**** Input for this task ****
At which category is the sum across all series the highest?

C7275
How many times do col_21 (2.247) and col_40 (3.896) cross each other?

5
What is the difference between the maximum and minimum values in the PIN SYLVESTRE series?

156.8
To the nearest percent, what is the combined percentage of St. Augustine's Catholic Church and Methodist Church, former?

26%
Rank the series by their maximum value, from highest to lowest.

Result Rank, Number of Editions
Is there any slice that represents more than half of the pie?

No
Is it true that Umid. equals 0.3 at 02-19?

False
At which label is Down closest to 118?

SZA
****
Copy all of the rows above, changing each "series" to "line" and leaving everything else unchanged.

At which category is the sum across all line the highest?

C7275
How many times do col_21 (2.247) and col_40 (3.896) cross each other?

5
What is the difference between the maximum and minimum values in the PIN SYLVESTRE line?

156.8
To the nearest percent, what is the combined percentage of St. Augustine's Catholic Church and Methodist Church, former?

26%
Rank the line by their maximum value, from highest to lowest.

Result Rank, Number of Editions
Is there any slice that represents more than half of the pie?

No
Is it true that Umid. equals 0.3 at 02-19?

False
At which label is Down closest to 118?

SZA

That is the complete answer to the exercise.